→ **Exercise description**
Reproduce the listing below line for line, changing nothing.

* * *

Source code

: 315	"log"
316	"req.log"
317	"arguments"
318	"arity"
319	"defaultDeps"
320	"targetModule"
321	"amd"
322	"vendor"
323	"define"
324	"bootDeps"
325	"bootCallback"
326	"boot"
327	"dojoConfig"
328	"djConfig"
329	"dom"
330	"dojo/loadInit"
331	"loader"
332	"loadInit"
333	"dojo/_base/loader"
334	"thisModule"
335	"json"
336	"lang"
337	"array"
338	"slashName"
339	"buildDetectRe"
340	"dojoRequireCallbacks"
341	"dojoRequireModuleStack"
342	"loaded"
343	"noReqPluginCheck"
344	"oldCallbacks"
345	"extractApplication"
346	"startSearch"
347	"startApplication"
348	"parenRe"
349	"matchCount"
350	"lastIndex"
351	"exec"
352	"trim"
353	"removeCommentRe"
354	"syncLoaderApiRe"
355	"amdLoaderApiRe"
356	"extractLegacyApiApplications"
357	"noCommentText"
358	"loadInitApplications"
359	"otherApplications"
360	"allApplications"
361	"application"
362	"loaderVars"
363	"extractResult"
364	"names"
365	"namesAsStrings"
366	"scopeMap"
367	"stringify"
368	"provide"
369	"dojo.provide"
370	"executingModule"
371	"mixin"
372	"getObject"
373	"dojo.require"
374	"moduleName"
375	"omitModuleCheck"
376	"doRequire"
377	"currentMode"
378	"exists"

* * *

→ **Result of the exercise**
Source code

: 315	"log"
316	"req.log"
317	"arguments"
318	"arity"
319	"defaultDeps"
320	"targetModule"
321	"amd"
322	"vendor"
323	"define"
324	"bootDeps"
325	"bootCallback"
326	"boot"
327	"dojoConfig"
328	"djConfig"
329	"dom"
330	"dojo/loadInit"
331	"loader"
332	"loadInit"
333	"dojo/_base/loader"
334	"thisModule"
335	"json"
336	"lang"
337	"array"
338	"slashName"
339	"buildDetectRe"
340	"dojoRequireCallbacks"
341	"dojoRequireModuleStack"
342	"loaded"
343	"noReqPluginCheck"
344	"oldCallbacks"
345	"extractApplication"
346	"startSearch"
347	"startApplication"
348	"parenRe"
349	"matchCount"
350	"lastIndex"
351	"exec"
352	"trim"
353	"removeCommentRe"
354	"syncLoaderApiRe"
355	"amdLoaderApiRe"
356	"extractLegacyApiApplications"
357	"noCommentText"
358	"loadInitApplications"
359	"otherApplications"
360	"allApplications"
361	"application"
362	"loaderVars"
363	"extractResult"
364	"names"
365	"namesAsStrings"
366	"scopeMap"
367	"stringify"
368	"provide"
369	"dojo.provide"
370	"executingModule"
371	"mixin"
372	"getObject"
373	"dojo.require"
374	"moduleName"
375	"omitModuleCheck"
376	"doRequire"
377	"currentMode"
378	"exists"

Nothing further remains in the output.